[Mesa-dev] RFC: Supporting mediump in NIR

Fri May 15 09:22:37 PDT 2015

On Fri, May 15, 2015 at 11:59:25AM -0400, Rob Clark wrote:
> On Fri, May 15, 2015 at 5:39 AM, Topi Pohjolainen
> <topi.pohjolainen at intel.com> wrote:
> > I wanted to kick-off discussion on how to support floating point
> > precision qualifiers in NIR. This is purely on optimization for
> > GLES where one can reduce the number of GPU cycles. At the moment
> > the compiler discards the qualifiers early when abstract syntax
> > tree (AST) is transformed into intermediate presentation (IR).
> >
> > Iago added the initial support to IR in order to check that the
> > stages agree on the precision.

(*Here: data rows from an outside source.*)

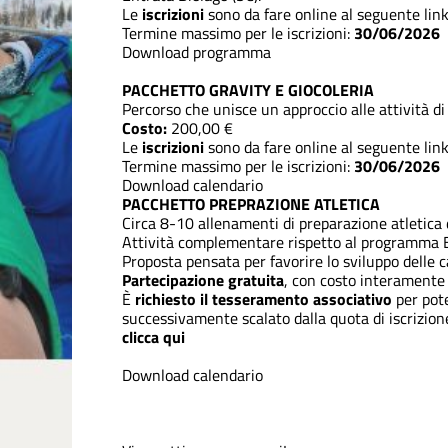
Le
iscrizioni
sono da fare online al seguente
lin
Termine massimo per le iscrizioni:
30/06/2026
Download programma
PACCHETTO GRAVITY E GIOCOLERIA
Percorso che unisce un approccio alle attività di 
Costo:
200,00 €
Le
iscrizioni
sono da fare online al seguente
lin
Termine massimo per le iscrizioni:
30/06/2026
Download calendario
PACCHETTO PREPRAZIONE ATLETICA
Circa 8-10 allenamenti di preparazione atletica d
Attività complementare rispetto al programma 
Proposta pensata per favorire lo sviluppo delle ca
Partecipazione gratuita
, con costo interamente
È
richiesto il tesseramento associativo
per pote
successivamente scalato dalla quota di iscrizio
clicca qui
Download calendario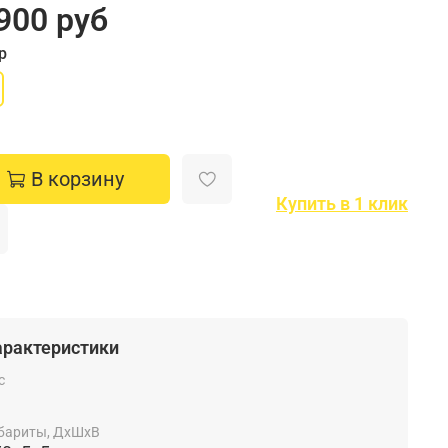
900 руб
р
В корзину
Купить в 1 клик
арактеристики
с
бариты, ДхШхВ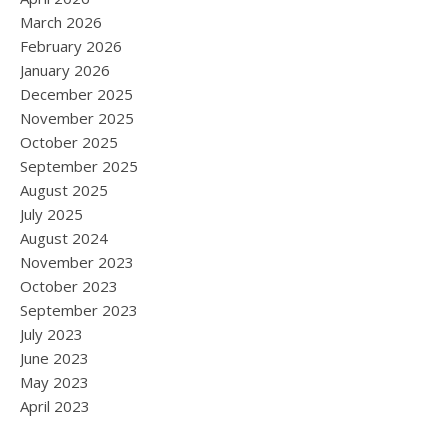
March 2026
February 2026
January 2026
December 2025
November 2025
October 2025
September 2025
August 2025
July 2025
August 2024
November 2023
October 2023
September 2023
July 2023
June 2023
May 2023
April 2023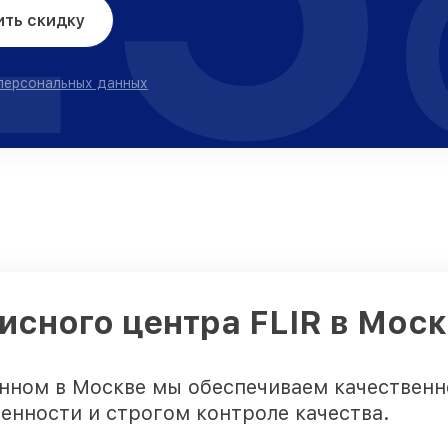
ить скидку
 персональных данных
исного центра FLIR в Мос
нном в Москве мы обеспечиваем качественн
енности и строгом контроле качества.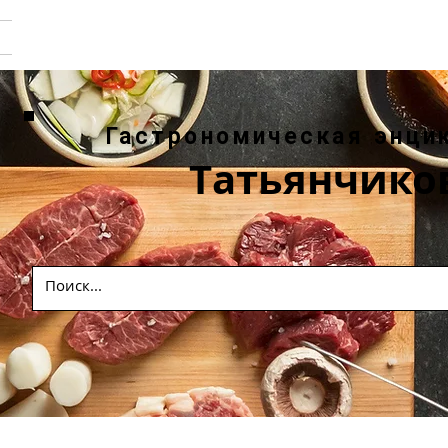
Гастрономическая энци
Татьянчико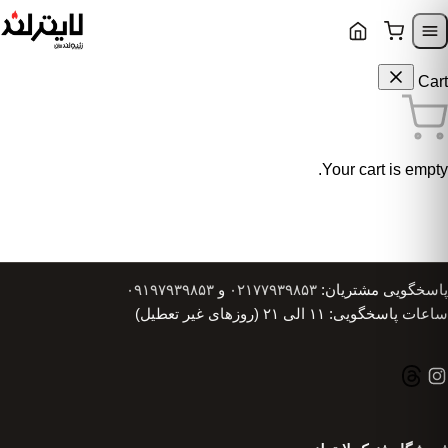
Skip to content
Skip to navigatio
Cart
Your cart is empty.
پاسخگویی مشتریان:
۰۲۱۷۷۹۳۹۸۵۳
و
۰۹۱۹۷۹۳۹۸۵۳
ساعات پاسخگویی: ۱۱ الی ۲۱ (روزهای غیر تعطیل)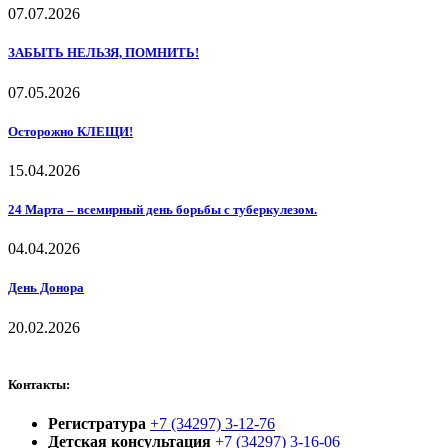
07.07.2026
ЗАБЫТЬ НЕЛЬЗЯ, ПОМНИТЬ!
07.05.2026
Осторожно КЛЕЩИ!
15.04.2026
24 Марта – всемирный день борьбы с туберкулезом.
04.04.2026
День Донора
20.02.2026
Контакты:
Регистратура
+7 (34297) 3-12-76
Детская консультация
+7 (34297) 3-16-06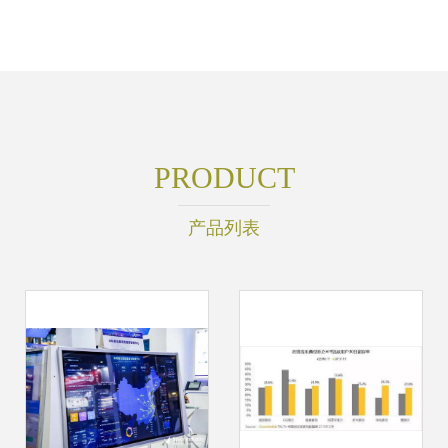
PRODUCT
产品列表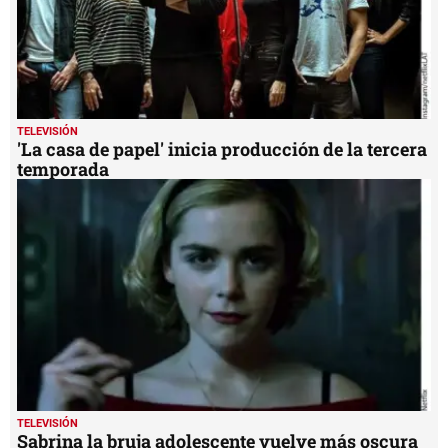
TELEVISIÓN
'La casa de papel' inicia producción de la tercera
temporada
TELEVISIÓN
Sabrina la bruja adolescente vuelve más oscura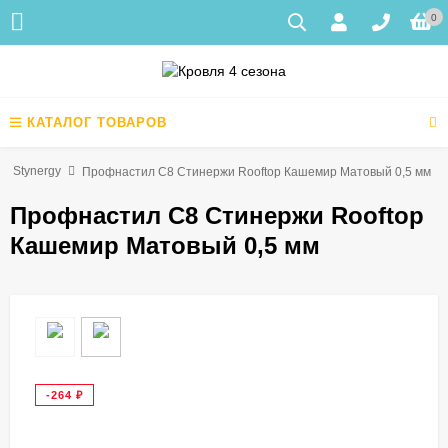
0
КАТАЛОГ ТОВАРОВ
Stynergy
Профнастил С8 Стинержи Rooftop Кашемир Матовый 0,5 мм
Профнастил С8 Стинержи Rooftop
Кашемир Матовый 0,5 мм
-264
₽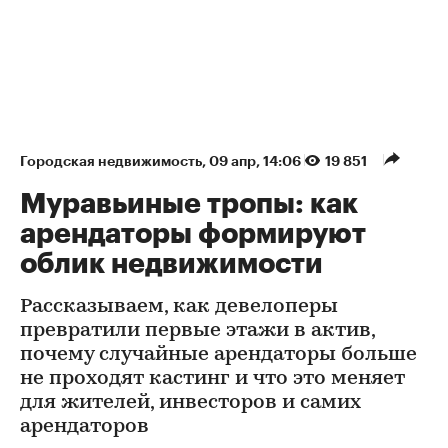
Городская недвижимость
⁠,
09 апр, 14:06
19 851
Муравьиные тропы: как
арендаторы формируют
облик недвижимости
Рассказываем, как девелоперы
превратили первые этажи в актив,
почему случайные арендаторы больше
не проходят кастинг и что это меняет
для жителей, инвесторов и самих
арендаторов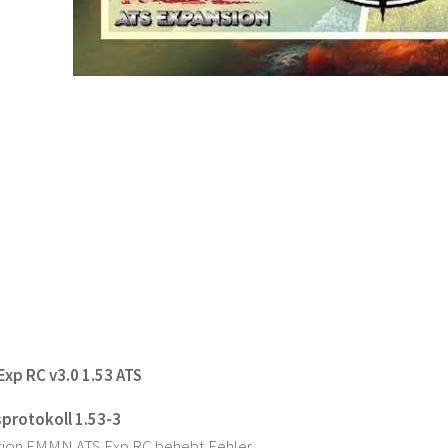
xp RC v3.0 1.53 ATS
protokoll 1.53-3
sion EMMN ATS Exp RC behebt Fehler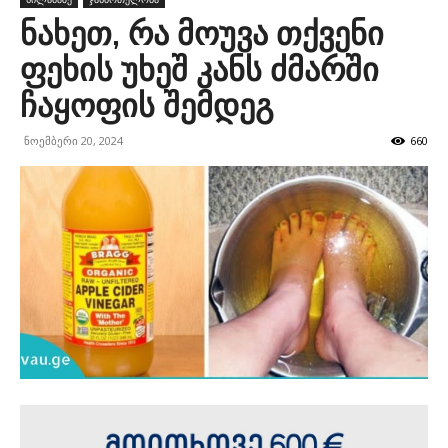
ნახეთ, რა მოუვა თქვენი
ფეხის უხეშ კანს ძმარში
ჩაყოფის შემდეგ
ნოემბერი 20, 2024
660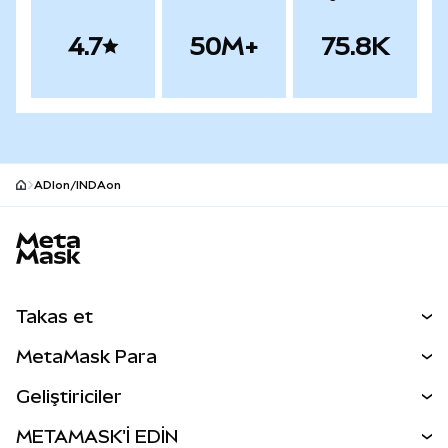
4.7
50M+
75.8K
ADIon/INDAon
MetaMask site alt bilgisi
Takas et
Takas İşlemleri
MetaMask Para
Tahmin Et
YENİ
Kripto Al
Geliştiriciler
Perps
YENİ
MetaMask Kart
Dökümantasyon
METAMASK'İ EDİN
RWA'lar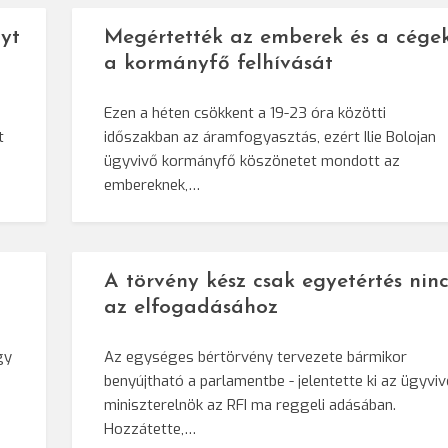
yt
Megértették az emberek és a cége
a kormányfő felhívását
Ezen a héten csökkent a 19-23 óra közötti
t
időszakban az áramfogyasztás, ezért Ilie Bolojan
ügyvivő kormányfő köszönetet mondott az
embereknek,…
A törvény kész csak egyetértés ninc
az elfogadásához
gy
Az egységes bértörvény tervezete bármikor
benyújtható a parlamentbe - jelentette ki az ügyvi
miniszterelnök az RFI ma reggeli adásában.
Hozzátette,…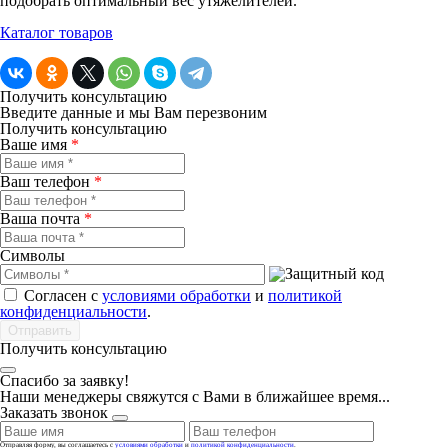
подобрать оптимальный вес утяжелителей.
Каталог товаров
Получить консультацию
Введите данные и мы Вам перезвоним
Получить консультацию
Ваше имя
*
Ваш телефон
*
Ваша почта
*
Символы
Согласен с
условиями обработки
и
политикой
конфиденциальности
.
Получить консультацию
Спасибо за заявку!
Наши менеджеры свяжутся с Вами в ближайшее время...
Заказать звонок
Отправляя форму, вы соглашаетесь с
условиями обработки
и
политикой конфиденциальности
.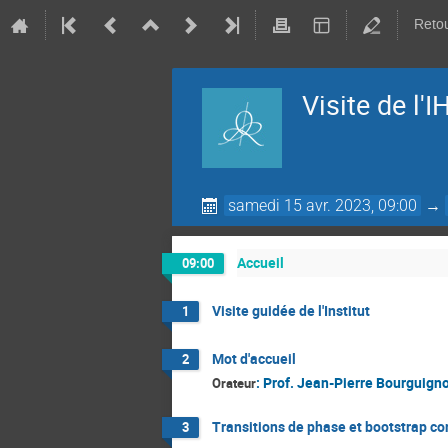
Retou
Visite de l'
samedi 15 avr. 2023, 09:00
→
Accueil
09:00
Visite guidée de l'Institut
1
Mot d'accueil
2
:
Prof.
Jean-Pierre Bourguign
Orateur
Transitions de phase et bootstrap c
3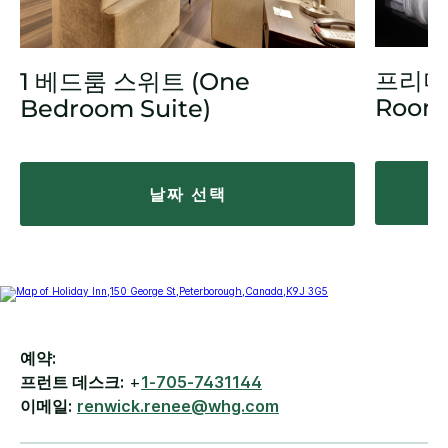
프리미엄
1 베드룸 스위트 (One
Room
Bedroom Suite)
날짜 선택
예약:
프런트 데스크:
+
1-705-7431144
이메일:
renwick.renee@whg.com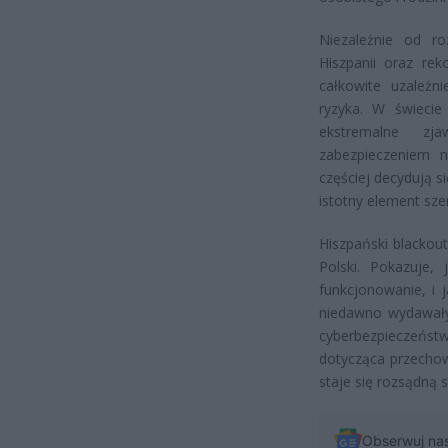
Niezależnie od r
Hiszpanii oraz re
całkowite uzależn
ryzyka. W świecie
ekstremalne zj
zabezpieczeniem n
częściej decydują 
istotny element sze
Hiszpański blackou
Polski. Pokazuje,
funkcjonowanie, i 
niedawno wydawały
cyberbezpieczeńst
dotycząca przechow
staje się rozsądną 
Obserwuj na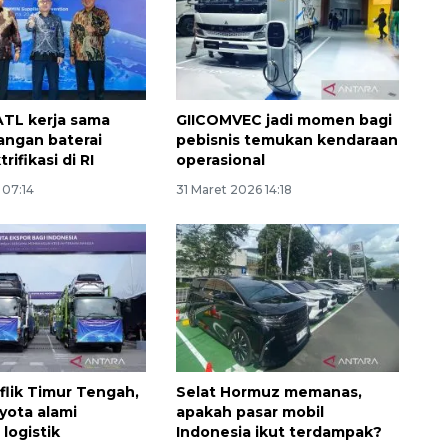
TL kerja sama
GIICOMVEC jadi momen bagi
ngan baterai
pebisnis temukan kendaraan
rifikasi di RI
operasional
 07:14
31 Maret 2026 14:18
Memberantas kejahatan
jalanan Jakarta
2026-08-05 18:00:00
flik Timur Tengah,
Selat Hormuz memanas,
yota alami
apakah pasar mobil
logistik
Indonesia ikut terdampak?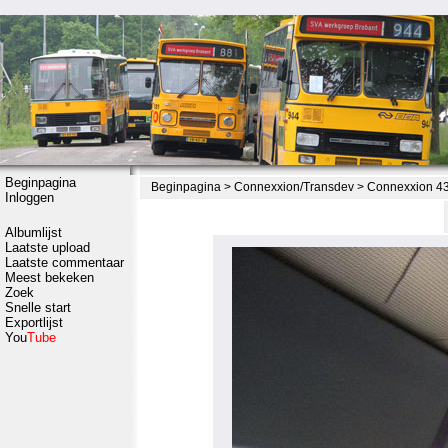
Beginpagina
Beginpagina
>
Connexxion/Transdev
>
Connexxion 43
Inloggen
Albumlijst
Laatste upload
Laatste commentaar
Meest bekeken
Zoek
Snelle start
Exportlijst
You
Tube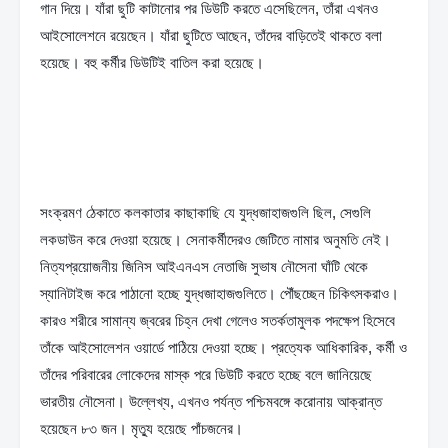
গান দিয়ে। যাঁরা ছুটি কাটানোর পর ডিউটি করতে এসেছিলেন, তাঁরা এখনও 
আইসোলেশনে রয়েছেন। যাঁরা ছুটিতে আছেন, তাঁদের বাড়িতেই থাকতে বলা 
হয়েছে। বহু কর্মীর ডিউটিই বাতিল করা হয়েছে।
সংক্রমণ ঠেকাতে কলকাতার কাছাকাছি যে যুদ্ধজাহাজগুলি ছিল, সেগুলি 
লকডাউন করে দেওয়া হয়েছে। সেনাকর্মীদেরও জেটিতে নামার অনুমতি নেই। 
নিত্যপ্রয়োজনীয় জিনিস আইএনএস নেতাজি সুভাষ নৌসেনা ঘাঁটি থেকে 
স্যানিটাইজ করে পাঠানো হচ্ছে যুদ্ধজাহাজগুলিতে। পৌঁছচ্ছেন চিকিৎসকরাও। 
কারও শরীরে সামান্য জ্বরের চিহ্ন দেখা গেলেও সতর্কতামুলক পদক্ষেপ হিসেবে 
তাঁকে আইসোলেশন ওয়ার্ডে পাঠিয়ে দেওয়া হচ্ছে। প্রত্যেক আধিকারিক, কর্মী ও 
তাঁদের পরিবারের লোকেদের মাস্ক পরে ডিউটি করতে হচ্ছে বলে জানিয়েছে 
ভারতীয় নৌসেনা। উল্লেখ্য, এখনও পর্যন্ত পশ্চিমবঙ্গে করোনায় আক্রান্ত 
হয়েছেন ৮৩ জন। মৃত্যু হয়েছে পাঁচজনের।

Naturally I started by rebasing his
> > work on master (I dropped the actual checking part as it didn't
> > automatically fit into master). I realized that it isn't sufficient
> > to have the precision tracked in ir_variable alone. When the IR
> > is further translated into NIR the precision is needed in ir_rvalue
> > as well when NIR decides which opcode to use.
> > Iago's patch isn't needed for the solution here afterall, I just
> > included it to for context sake.
> >
> > Now, there are number of implementation alternatives, I think, both
> > in AST/IR as well is in NIR. I thought I play with one approach to
> > provide something "real" to aid the decision making regarding the
> > architecture.
> >
> > I thought that despite fp16 (medium precision float) isn't really a
> > proper type in glsl, it would clearer if it were one internally in
> > the compiler though. I kept thinking fp64 and how I would introduce
> > that into NIR.
> > The first step was to do pretty much the same as what Dave Airlie
> > did for doubles (fp64) in the compiler frontend.
> >
> > Then in NIR I decided to introduce new opcodes for half floats
> > instead of modifying the existing float instructions to carry
> > additional information about the precision.
> 
> jfwiw, I can[*] in a lot of cases have precision per operand..  for
> example, add a f32 + f16 with result into f32.  So having separate
> opcodes seems kind of funny.

As the opcode in NIR is chosen solely based on the destination type, I
thought that f32 + f16 would be similar thing as int + bool producing
int, for example. I thought that implicit conversions would kick in.
And also the drivers making decisions where a conversion is really
needed (additional mov) or not. I have to admit though that I haven't
thought all the way through how and where the conversions are produced.